Two other things I remember; the first, Prometheus. Charlie opened the door of the oven a little way so that I could look inside, and I don’t quite know how to describe the fascination of that fire. Prometheus is large; Charlie can roast a pig inside, and does, about once a month, but I don’t think it was the size, or at least, not just the size. There was something about the great steel body in the center of the kitchen, stamped with charms, that awed me. It was unquestionably the center of the kitchen, and treated by everyone with caution and deference (since it has a tendency to get a bit warm after the first few hours). Perhaps it was the fact of its existence; that someone had made an oven that large seemed to me to say that there were people who understood how important baking was.

Then Charlie offered to let me put cookie dough on trays, and I was up on a stool washing my hands almost before he finished. He gave me a scarf to tie my hair back in, and I spend the rest of the day shaping cookies; every time I filled a tray, someone would whisk it away, and it would return in half an hour, warm from the oven and covered in halos made of crumbs.

Charlie says my mother came looking for me when I went missing from my table, but I don’t remember that. He convinced her that I was more help than harm, and she let me stay. When my mother’s shift ended I didn’t want to leave. The apartment mom and I lived in at that point was tiny, and dingy, and dim, and the kitchen was barely more than a hot-plate and an icebox; Charlie’s kitchen was everything a kitchen should be and the comparison was painful.
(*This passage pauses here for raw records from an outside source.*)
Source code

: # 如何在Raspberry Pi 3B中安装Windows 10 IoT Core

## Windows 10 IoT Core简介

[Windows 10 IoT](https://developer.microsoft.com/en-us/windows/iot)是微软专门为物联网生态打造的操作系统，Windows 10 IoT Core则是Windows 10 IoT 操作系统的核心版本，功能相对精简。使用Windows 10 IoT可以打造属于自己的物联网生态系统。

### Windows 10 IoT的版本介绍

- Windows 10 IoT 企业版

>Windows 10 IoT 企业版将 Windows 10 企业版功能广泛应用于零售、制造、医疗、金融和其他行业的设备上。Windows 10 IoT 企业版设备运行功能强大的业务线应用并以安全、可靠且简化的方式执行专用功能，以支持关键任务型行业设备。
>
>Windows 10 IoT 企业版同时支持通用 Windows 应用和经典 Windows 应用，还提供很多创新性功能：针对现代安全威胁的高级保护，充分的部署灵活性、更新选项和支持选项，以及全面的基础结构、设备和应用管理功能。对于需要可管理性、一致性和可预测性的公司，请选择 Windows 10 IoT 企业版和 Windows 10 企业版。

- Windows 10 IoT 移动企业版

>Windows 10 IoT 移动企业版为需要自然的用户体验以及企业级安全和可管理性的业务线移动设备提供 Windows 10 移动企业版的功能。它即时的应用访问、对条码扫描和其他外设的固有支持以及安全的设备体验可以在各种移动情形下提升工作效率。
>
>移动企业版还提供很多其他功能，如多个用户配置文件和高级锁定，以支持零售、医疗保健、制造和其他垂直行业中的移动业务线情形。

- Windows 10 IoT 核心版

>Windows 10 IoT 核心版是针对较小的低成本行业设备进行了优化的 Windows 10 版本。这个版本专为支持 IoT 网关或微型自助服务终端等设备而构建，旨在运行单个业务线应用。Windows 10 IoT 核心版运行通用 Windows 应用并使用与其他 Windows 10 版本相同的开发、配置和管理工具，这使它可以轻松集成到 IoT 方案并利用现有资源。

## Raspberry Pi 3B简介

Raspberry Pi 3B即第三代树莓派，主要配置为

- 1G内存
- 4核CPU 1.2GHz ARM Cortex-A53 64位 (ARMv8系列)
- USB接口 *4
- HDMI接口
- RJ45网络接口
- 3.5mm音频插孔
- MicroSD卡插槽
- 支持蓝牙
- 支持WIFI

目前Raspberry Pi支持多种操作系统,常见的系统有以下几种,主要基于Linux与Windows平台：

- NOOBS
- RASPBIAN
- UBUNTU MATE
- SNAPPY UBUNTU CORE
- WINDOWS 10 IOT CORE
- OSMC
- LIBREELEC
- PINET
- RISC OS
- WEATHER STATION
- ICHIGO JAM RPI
Mom was embarrassed and frustrated, but Charlie said: “How about you take those cookies out to the people in front, Sunshine, so that they can see what you made.”

I’m not sure if anything else he could have said would have budged me, but try telling a cook not to show off her work. Charlie gave me some cookies fresh from the oven and I marched out with them on a tray– only to stop, frightened, at the supper crowd that had gathered while I had been making cookies. It couldn’t have been more than twenty people; that was our capacity before we renovated, but I remember being a little nervous of all those people.
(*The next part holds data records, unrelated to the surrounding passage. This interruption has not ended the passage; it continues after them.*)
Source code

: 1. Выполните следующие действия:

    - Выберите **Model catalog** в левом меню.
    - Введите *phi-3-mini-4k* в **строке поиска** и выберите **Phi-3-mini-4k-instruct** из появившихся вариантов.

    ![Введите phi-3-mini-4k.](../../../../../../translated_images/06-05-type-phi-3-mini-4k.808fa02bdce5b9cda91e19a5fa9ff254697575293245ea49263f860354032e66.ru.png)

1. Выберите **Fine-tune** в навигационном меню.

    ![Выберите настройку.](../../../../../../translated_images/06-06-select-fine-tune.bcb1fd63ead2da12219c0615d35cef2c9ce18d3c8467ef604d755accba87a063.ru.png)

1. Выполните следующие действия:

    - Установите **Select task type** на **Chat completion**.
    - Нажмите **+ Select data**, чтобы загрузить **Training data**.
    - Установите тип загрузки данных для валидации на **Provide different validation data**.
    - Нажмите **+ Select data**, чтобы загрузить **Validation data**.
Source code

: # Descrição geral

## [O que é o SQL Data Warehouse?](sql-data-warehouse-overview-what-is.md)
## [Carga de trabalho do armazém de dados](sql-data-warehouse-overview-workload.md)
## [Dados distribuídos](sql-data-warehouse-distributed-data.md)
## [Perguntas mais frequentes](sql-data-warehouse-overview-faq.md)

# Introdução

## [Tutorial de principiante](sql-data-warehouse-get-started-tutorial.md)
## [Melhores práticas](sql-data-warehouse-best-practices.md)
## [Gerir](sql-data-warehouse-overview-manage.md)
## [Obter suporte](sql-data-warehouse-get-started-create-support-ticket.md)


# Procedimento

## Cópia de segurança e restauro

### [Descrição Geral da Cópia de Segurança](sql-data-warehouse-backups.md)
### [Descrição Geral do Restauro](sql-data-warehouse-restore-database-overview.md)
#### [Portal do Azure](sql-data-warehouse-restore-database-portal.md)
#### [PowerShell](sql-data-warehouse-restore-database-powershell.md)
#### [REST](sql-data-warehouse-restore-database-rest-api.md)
“Sunshine here’s made some cookies,” said Charlie, in his master-of-the-kitchen voice. “She’ll be bringing them around for anyone who wants to try them.”

And I did. I gave a cookie to everyone who would take one, and watched, I thought discretely, from the corner of my eye to see if they actually ate it, or were just accepting to humour me. I was a pretty cute kid, though, so it’s not really any wonder that everyone ate a cookie.

After that, I didn’t spend any time alone at the apartment. After that, I don’t think I could have escaped Charlie’s if I’d tried.